A US listing amplifies that divide. Korean retail investors who bought SK Hynix on the Kospi have already seen returns of 1,264% or more. But the ADR offering opens the door to a much larger pool of global capital — capital that will price SK Hynix at US market valuations, which are currently richer than Korean valuations. The company gets a higher stock price. Global investors get HBM exposure. Korean workers get their 3,000% bonuses. The million closed small businesses get nothing.

This is the structural tension we covered in South Korea ai Chip Wealth Divide 2026: the chip boom that was supposed to lift Korea is widening the gap. A mega US listing doesn’t resolve that tension. It deepens it.

The Sovereign AI Angle

The listing also fits the broader pattern of AI infrastructure becoming a matter of national strategy. South Korea’s $1 trillion AI megaproject commitment — covered in South Korea Just Bet $1 Trillion on AI Supremacy — and the Timeline Is Brutal — is built on the premise that HBM dominance is a strategic asset, not just a commercial one. The US listing gives SK Hynix access to US capital markets at exactly the moment when the US is trying to onshore chip production and secure its AI supply chain.

It’s the same logic driving Infineon’s Dresden megafab in Europe (Europe) and the broader wave of semiconductor sovereignty plays.
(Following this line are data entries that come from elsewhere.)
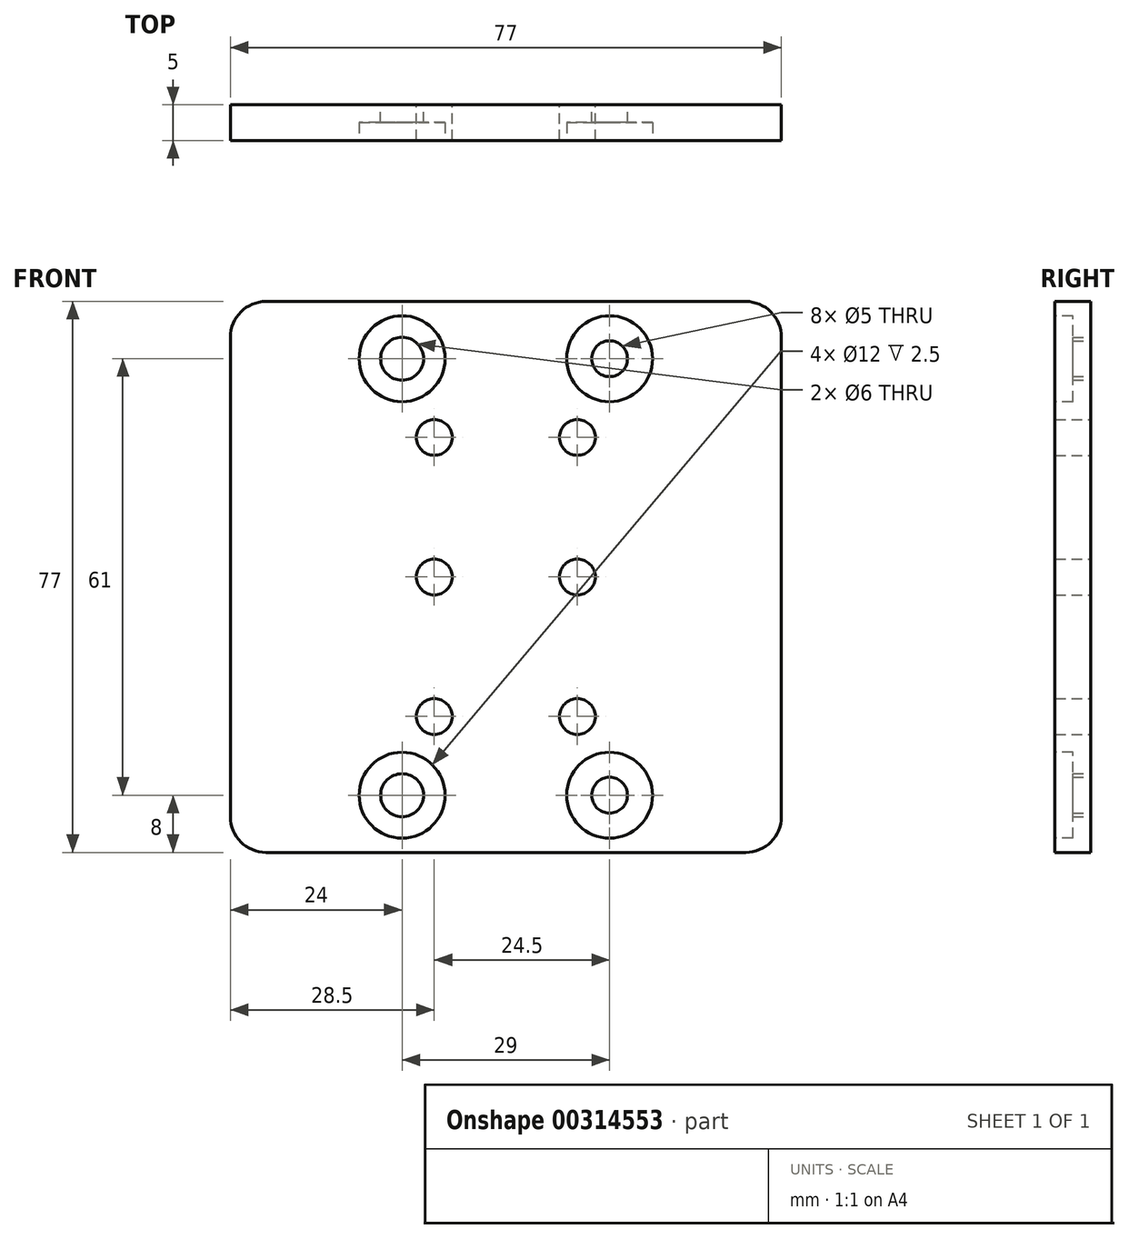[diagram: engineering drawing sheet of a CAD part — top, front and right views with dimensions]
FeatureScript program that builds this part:
annotation { "Feature Type Name" : "Feature", "Feature Type Description" : "" }
export const myFeature = defineFeature(function(context is Context, id is Id, definition is map)
    precondition{}
    {
        {
            var Q0;
            Q0=qCreatedBy(makeId("Front.planeOp"),FACE);
            var sketch = newSketch(context, id + "F0", { "sketchPlane" : qUnion([Q0])});
            skLineSegment(sketch, "E0.bottom", {"start": v(-33.5, -38.5) * mm, "end": v(33.5, -38.5) * mm});
            skLineSegment(sketch, "E0.top", {"start": v(-33.5, 38.5) * mm, "end": v(33.5, 38.5) * mm});
            skLineSegment(sketch, "E0.left", {"start": v(-38.5, -33.5) * mm, "end": v(-38.5, 33.5) * mm});
            skLineSegment(sketch, "E0.right", {"start": v(38.5, -33.5) * mm, "end": v(38.5, 33.5) * mm});
            skPoint(sketch, "E0.middle", {"position": v(0, 0) * mm});
            skPoint(sketch, "E1", {"position": v(-14.5, 30.5) * mm});
            skPoint(sketch, "E2", {"position": v(-10, 0) * mm});
            skPoint(sketch, "E3.MirrorP", {"position": v(-14.5, -30.5) * mm});
            skPoint(sketch, "E4.MirrorP", {"position": v(14.5, 30.5) * mm});
            skPoint(sketch, "E5.MirrorP", {"position": v(10, 0) * mm});
            skPoint(sketch, "E6.MirrorP", {"position": v(14.5, -30.5) * mm});
            skCircle(sketch, "E7", {"center": v(14.5, 30.5) * mm, "radius": 2.5 * mm});
            skCircle(sketch, "E8", {"center": v(14.5, -30.5) * mm, "radius": 2.5 * mm});
            skCircle(sketch, "E9", {"center": v(10, 0) * mm, "radius": 2.5 * mm});
            skCircle(sketch, "E10", {"center": v(-10, 0) * mm, "radius": 2.5 * mm});
            skCircle(sketch, "E11", {"center": v(-14.5, 30.5) * mm, "radius": 3 * mm});
            skCircle(sketch, "E12", {"center": v(-14.5, -30.5) * mm, "radius": 3 * mm});
            skPoint(sketch, "E13.visualSharp", {"position": v(-38.5, 38.5) * mm});
            skArc(sketch, "E13.filletArc", {"start": v(-33.5, 38.5) * mm, "mid": v(-37.04, 37.04) * mm, "end": v(-38.5, 33.5) * mm});
            skPoint(sketch, "E14.visualSharp", {"position": v(38.5, 38.5) * mm});
            skArc(sketch, "E14.filletArc", {"start": v(38.5, 33.5) * mm, "mid": v(37.04, 37.04) * mm, "end": v(33.5, 38.5) * mm});
            skPoint(sketch, "E15.visualSharp", {"position": v(38.5, -38.5) * mm});
            skArc(sketch, "E15.filletArc", {"start": v(33.5, -38.5) * mm, "mid": v(37.04, -37.04) * mm, "end": v(38.5, -33.5) * mm});
            skPoint(sketch, "E16.visualSharp", {"position": v(-38.5, -38.5) * mm});
            skArc(sketch, "E16.filletArc", {"start": v(-38.5, -33.5) * mm, "mid": v(-37.04, -37.04) * mm, "end": v(-33.5, -38.5) * mm});
            skPoint(sketch, "E17", {"position": v(-10, 19.5) * mm});
            skPoint(sketch, "E18.MirrorP", {"position": v(-10, -19.5) * mm});
            skPoint(sketch, "E19.MirrorP", {"position": v(10, 19.5) * mm});
            skPoint(sketch, "E20.MirrorP", {"position": v(10, -19.5) * mm});
            skCircle(sketch, "E21", {"center": v(-10, 19.5) * mm, "radius": 2.5 * mm});
            skCircle(sketch, "E22.MirrorC", {"center": v(-10, -19.5) * mm, "radius": 2.5 * mm});
            skCircle(sketch, "E23.MirrorC", {"center": v(10, 19.5) * mm, "radius": 2.5 * mm});
            skCircle(sketch, "E24.MirrorC", {"center": v(10, -19.5) * mm, "radius": 2.5 * mm});
            skSolve(sketch);
        }
        {
            var Q0;
            Q0 = qSketchRegion(id + "F0", true);
            extrude(context, id + "F1", {"entities" : qUnion([Q0]), "depth" : 5 * mm});
        }
        {
            var Q0;
            Q0=makeQuery(id+"F1.opExtrude","CAP_FACE",FACE,{"disambiguationData":[OSD([sQuery(id+"F0.wireOp",EDGE,"E0.bottom"),sQuery(id+"F0.wireOp",EDGE,"E0.top"),sQuery(id+"F0.wireOp",EDGE,"E0.left"),sQuery(id+"F0.wireOp",EDGE,"E0.right"),sQuery(id+"F0.wireOp",EDGE,"E7"),sQuery(id+"F0.wireOp",EDGE,"E8"),sQuery(id+"F0.wireOp",EDGE,"E9"),sQuery(id+"F0.wireOp",EDGE,"E10"),sQuery(id+"F0.wireOp",EDGE,"E11"),sQuery(id+"F0.wireOp",EDGE,"E12"),sQuery(id+"F0.wireOp",EDGE,"E13.filletArc"),sQuery(id+"F0.wireOp",EDGE,"E14.filletArc"),sQuery(id+"F0.wireOp",EDGE,"E15.filletArc"),sQuery(id+"F0.wireOp",EDGE,"E16.filletArc"),sQuery(id+"F0.wireOp",EDGE,"E21"),sQuery(id+"F0.wireOp",EDGE,"E22.MirrorC"),sQuery(id+"F0.wireOp",EDGE,"E23.MirrorC"),sQuery(id+"F0.wireOp",EDGE,"E24.MirrorC")])],"isStart":false});
            var sketch = newSketch(context, id + "F2", { "sketchPlane" : qUnion([Q0])});
            skCircle(sketch, "E25", {"center": v(-14.5, 30.5) * mm, "radius": 6 * mm});
            skCircle(sketch, "E26.MirrorC", {"center": v(-14.5, -30.5) * mm, "radius": 6 * mm});
            skCircle(sketch, "E27.MirrorC", {"center": v(14.5, 30.5) * mm, "radius": 6 * mm});
            skCircle(sketch, "E28.MirrorC", {"center": v(14.5, -30.5) * mm, "radius": 6 * mm});
            skSolve(sketch);
        }
        {
            var Q0;
            Q0 = qSketchRegion(id + "F2", true);
            extrude(context, id + "F3", {"entities" : qUnion([Q0]), "operationType" : NewBodyOperationType.REMOVE, "oppositeDirection" : true, "depth" : 2.5 * mm});
        }
    });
The difference is that SK Hynix already has the monopoly. Everyone else is still trying to build one.

❓ FAQ

How big is “one of the largest share sales ever”? Bloomberg describes it as one of the largest ADR offerings in history. For context, Alibaba’s 2014 US IPO raised $25 billion. Saudi Aramco’s 2019 listing raised $29.4 billion. SK Hynix’s offering is expected to be in the same tier, though the final size hasn’t been disclosed.

Why would US investors buy SK Hynix when they can buy NVIDIA? NVIDIA designs the GPUs. SK Hynix makes the memory that goes inside them. They’re complementary exposures. If AI demand grows, both benefit — but SK Hynix gives you the HBM layer specifically, which has even less competition than the GPU layer. AMD and Intel are competing with NVIDIA. Nobody is seriously competing with SK Hynix on HBM3E.

What’s the risk? The main risk is HBM oversupply. If Samsung catches up on HBM3E yields, or if Micron’s HBM3E program scales faster than expected, SK Hynix’s pricing power erodes. There’s also geopolitical risk — any disruption to the Korea-Taiwan-US chip corridor would hit SK Hynix harder than anyone. And the 3,000% bonus culture could become a labour liability if HBM prices cool.

Does this affect New Zealand? Indirectly, yes. NZ’s AI infrastructure strategy — including the NZ argument — depends on access to GPU clusters, which depend on HBM, which depends on SK Hynix. If the listing drives SK Hynix to invest more in capacity expansion, that eases the global HBM shortage. If it drives the stock to US valuations and triggers a capacity freeze to protect margins, it tightens the shortage. The direction matters.

🔍 THE BOTTOM LINE

SK Hynix going public in the US is the AI chip boom’s financial coming-out party. The company that makes the memory inside every GPU is offering itself to the world’s largest capital market — at a fee so low it signals the banks see no risk. That’s the market’s verdict on HBM: it’s not a bet, it’s infrastructure. The question isn’t whether SK Hynix is valuable. It’s whether the rest of the world can build an alternative before the monopoly hardens.